ABOUT THIS EXERCISE: Pull out the lines from the beginning of the rows through the line containing "We’ve built a", and reproduce them verbatim.

Dataset items:
***

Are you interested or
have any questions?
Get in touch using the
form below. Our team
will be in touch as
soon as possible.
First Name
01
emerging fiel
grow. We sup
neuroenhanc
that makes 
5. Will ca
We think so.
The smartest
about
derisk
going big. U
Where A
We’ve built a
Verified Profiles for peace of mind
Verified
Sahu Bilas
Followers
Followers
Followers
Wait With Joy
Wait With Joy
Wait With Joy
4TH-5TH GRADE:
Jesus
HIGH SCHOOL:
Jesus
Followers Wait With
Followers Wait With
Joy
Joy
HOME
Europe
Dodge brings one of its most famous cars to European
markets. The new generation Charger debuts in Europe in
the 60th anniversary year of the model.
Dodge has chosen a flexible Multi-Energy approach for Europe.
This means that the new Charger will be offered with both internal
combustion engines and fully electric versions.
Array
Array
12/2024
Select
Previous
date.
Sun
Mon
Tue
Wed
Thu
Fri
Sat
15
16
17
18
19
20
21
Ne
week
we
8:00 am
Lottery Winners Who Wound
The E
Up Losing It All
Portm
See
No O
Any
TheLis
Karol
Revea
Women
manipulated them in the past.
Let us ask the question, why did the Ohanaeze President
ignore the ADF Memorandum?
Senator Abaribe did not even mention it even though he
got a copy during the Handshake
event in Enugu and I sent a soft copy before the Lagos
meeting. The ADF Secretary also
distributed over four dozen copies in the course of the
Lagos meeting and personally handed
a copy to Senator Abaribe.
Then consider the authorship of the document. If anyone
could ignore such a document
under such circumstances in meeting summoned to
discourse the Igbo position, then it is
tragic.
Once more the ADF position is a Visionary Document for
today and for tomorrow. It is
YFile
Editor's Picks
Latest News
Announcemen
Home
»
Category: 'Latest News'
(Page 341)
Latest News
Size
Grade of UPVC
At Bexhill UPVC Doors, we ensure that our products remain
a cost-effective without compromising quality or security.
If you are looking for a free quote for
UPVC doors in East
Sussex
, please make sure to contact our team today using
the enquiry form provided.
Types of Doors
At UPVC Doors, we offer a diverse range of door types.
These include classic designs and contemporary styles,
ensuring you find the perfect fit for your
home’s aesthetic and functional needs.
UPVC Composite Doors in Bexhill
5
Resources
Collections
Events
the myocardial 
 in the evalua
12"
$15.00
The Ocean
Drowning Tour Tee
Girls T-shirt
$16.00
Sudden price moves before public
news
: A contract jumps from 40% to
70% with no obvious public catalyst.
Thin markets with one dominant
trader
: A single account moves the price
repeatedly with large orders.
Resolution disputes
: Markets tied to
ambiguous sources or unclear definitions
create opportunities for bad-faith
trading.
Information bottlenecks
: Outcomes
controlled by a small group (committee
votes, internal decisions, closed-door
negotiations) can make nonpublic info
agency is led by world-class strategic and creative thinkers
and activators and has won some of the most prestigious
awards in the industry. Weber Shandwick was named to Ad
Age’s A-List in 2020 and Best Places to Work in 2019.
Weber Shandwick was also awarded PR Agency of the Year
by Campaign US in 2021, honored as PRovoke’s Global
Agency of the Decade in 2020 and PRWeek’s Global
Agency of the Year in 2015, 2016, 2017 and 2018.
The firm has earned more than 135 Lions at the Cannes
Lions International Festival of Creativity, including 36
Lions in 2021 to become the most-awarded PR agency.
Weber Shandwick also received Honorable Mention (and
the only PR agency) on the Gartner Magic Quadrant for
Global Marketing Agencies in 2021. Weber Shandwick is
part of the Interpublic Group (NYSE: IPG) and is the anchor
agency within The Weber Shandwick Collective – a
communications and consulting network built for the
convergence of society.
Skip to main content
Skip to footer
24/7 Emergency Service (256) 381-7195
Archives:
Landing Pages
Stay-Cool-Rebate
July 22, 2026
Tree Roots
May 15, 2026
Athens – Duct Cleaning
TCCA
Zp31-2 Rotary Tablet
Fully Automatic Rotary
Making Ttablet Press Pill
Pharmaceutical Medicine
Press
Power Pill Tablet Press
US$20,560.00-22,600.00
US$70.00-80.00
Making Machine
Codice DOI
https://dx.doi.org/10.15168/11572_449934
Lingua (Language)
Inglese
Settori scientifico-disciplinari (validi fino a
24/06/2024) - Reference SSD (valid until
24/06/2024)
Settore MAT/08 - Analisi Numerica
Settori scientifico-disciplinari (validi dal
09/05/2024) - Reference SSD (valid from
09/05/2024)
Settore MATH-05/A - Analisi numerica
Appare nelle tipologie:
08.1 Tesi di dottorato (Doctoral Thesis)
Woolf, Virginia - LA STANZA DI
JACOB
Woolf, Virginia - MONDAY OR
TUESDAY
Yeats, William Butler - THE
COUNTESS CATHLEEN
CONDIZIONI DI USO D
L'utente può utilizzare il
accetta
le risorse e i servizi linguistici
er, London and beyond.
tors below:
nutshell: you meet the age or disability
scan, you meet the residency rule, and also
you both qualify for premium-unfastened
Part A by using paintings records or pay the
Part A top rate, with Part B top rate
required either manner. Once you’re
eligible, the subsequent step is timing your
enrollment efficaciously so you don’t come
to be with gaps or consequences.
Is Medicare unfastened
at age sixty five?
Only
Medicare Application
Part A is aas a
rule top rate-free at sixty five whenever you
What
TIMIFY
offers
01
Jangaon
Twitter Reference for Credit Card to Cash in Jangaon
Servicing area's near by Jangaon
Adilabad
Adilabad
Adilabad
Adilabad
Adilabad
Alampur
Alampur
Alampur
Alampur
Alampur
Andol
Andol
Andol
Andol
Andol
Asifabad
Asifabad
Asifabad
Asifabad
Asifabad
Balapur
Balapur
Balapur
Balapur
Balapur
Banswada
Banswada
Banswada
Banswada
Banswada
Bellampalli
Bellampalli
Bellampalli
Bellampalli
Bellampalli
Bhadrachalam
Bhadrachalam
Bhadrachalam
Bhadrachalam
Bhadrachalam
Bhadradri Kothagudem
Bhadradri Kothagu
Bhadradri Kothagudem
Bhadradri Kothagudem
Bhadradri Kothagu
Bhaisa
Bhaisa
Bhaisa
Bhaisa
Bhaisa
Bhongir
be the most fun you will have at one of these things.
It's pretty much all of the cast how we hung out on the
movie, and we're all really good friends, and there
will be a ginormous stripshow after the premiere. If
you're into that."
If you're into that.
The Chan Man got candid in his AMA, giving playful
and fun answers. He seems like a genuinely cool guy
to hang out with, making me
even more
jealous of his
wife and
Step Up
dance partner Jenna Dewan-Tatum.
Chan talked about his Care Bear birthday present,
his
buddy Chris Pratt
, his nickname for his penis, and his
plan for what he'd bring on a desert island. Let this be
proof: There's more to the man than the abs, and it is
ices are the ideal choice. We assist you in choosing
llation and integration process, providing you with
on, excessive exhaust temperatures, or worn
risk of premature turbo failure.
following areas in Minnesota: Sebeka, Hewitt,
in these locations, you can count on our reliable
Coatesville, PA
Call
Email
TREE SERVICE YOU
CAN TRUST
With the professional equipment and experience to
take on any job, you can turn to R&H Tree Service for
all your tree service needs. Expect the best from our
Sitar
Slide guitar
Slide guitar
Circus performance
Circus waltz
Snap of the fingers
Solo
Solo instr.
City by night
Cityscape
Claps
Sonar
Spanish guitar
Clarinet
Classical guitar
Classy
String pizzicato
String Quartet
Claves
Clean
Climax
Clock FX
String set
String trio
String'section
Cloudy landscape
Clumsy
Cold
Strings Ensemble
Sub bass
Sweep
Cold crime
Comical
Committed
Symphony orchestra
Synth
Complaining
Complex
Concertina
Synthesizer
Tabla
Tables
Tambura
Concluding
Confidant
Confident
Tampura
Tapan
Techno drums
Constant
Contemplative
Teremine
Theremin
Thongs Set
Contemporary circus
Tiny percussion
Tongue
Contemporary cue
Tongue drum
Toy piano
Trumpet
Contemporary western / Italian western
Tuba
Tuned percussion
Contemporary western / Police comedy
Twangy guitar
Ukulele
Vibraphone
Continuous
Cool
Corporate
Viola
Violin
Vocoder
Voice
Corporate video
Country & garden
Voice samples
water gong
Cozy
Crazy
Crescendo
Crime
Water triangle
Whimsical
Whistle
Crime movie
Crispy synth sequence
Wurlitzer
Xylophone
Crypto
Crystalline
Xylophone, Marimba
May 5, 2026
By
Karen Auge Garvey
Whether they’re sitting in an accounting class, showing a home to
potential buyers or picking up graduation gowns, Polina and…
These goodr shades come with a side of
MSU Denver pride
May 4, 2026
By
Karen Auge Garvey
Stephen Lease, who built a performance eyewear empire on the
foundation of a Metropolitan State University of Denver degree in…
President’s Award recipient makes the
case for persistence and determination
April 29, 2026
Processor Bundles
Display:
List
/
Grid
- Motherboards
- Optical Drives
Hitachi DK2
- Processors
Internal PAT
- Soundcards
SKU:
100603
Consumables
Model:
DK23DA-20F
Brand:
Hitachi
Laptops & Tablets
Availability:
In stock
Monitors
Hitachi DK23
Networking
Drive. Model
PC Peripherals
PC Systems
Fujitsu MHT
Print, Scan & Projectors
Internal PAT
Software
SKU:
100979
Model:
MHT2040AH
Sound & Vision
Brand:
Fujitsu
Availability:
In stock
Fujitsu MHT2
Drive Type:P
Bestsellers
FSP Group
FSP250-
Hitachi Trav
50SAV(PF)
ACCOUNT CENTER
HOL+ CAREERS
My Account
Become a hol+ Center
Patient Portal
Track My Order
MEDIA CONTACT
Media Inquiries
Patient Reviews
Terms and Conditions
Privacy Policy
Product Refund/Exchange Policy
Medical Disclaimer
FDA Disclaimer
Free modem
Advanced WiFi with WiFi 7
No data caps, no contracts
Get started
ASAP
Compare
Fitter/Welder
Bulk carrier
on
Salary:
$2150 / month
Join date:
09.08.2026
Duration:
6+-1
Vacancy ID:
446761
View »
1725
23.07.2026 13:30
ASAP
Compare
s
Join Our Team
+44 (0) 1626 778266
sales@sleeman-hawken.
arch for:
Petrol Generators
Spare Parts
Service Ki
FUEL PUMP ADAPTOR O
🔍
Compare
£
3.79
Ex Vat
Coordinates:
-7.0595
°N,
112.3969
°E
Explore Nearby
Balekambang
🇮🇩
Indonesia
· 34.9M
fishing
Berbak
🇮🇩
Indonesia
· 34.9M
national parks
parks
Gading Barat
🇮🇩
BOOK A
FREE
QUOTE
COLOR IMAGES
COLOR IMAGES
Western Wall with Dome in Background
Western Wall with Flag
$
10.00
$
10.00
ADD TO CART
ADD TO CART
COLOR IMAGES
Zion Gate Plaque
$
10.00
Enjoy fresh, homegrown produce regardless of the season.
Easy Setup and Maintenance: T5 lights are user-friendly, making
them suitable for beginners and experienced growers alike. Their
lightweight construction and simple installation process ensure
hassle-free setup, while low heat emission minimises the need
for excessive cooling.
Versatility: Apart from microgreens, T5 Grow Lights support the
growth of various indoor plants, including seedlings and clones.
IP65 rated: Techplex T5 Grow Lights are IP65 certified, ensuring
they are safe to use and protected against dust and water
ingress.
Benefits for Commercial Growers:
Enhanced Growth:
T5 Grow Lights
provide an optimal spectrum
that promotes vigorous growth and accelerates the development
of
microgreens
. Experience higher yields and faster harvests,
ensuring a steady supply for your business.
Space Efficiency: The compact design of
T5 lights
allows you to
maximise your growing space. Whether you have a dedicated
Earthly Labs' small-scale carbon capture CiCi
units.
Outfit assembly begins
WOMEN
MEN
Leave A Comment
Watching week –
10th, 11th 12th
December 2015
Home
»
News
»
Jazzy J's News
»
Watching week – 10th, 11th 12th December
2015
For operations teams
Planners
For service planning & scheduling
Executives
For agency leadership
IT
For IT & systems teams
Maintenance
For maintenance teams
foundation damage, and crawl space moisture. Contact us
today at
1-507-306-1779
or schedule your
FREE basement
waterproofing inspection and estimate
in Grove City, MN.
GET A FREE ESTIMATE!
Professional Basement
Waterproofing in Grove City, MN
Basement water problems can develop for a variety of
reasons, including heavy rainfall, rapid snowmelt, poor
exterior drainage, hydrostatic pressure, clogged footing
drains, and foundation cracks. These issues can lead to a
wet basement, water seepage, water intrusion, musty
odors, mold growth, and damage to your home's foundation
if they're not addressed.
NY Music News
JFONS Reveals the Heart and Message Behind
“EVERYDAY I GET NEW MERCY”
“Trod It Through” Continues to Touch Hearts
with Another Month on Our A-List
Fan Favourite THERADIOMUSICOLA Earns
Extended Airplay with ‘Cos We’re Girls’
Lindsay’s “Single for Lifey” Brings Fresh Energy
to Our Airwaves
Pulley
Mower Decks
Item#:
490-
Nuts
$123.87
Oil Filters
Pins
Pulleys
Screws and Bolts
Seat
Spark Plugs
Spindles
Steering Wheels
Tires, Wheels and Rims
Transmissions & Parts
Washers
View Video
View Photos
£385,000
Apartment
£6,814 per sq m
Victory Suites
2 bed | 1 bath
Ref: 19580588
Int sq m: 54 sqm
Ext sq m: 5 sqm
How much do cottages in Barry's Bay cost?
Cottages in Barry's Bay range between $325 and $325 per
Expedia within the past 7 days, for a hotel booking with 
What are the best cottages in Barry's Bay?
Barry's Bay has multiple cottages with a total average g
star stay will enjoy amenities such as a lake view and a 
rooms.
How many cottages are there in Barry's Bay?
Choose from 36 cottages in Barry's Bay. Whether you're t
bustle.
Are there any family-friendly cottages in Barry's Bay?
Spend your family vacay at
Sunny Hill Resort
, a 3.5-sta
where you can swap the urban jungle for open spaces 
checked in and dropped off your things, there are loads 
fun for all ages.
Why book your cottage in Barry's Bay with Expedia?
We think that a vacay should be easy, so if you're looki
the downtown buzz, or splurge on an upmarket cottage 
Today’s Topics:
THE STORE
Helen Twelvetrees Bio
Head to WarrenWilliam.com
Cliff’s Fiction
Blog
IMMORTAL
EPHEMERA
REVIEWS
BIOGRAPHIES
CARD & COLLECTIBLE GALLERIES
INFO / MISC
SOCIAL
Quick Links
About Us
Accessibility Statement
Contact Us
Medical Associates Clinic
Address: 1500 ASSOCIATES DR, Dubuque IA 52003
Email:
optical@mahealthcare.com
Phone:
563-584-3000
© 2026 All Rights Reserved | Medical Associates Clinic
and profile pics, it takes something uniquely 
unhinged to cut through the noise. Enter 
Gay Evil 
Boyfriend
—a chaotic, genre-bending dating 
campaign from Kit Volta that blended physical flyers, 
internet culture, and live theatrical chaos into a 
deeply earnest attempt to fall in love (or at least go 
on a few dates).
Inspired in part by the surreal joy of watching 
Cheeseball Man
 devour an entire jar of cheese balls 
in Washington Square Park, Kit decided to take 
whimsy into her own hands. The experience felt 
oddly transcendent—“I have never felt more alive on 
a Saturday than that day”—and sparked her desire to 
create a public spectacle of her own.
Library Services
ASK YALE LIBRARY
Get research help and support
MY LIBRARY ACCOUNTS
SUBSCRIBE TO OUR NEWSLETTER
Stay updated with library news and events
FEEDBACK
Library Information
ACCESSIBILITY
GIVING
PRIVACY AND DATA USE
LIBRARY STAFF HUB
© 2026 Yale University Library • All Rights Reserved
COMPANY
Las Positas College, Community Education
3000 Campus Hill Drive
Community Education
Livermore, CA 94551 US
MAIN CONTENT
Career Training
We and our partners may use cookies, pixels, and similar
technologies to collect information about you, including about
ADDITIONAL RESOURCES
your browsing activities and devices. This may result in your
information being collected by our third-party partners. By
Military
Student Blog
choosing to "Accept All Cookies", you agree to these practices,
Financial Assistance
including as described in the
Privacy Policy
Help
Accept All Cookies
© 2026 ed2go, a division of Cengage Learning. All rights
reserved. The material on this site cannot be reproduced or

***

WRITTEN ANSWER:
Are you interested or
have any questions?
Get in touch using the
form below. Our team
will be in touch as
soon as possible.
First Name
01
emerging fiel
grow. We sup
neuroenhanc
that makes 
5. Will ca
We think so.
The smartest
about
derisk
going big. U
Where A
We’ve built a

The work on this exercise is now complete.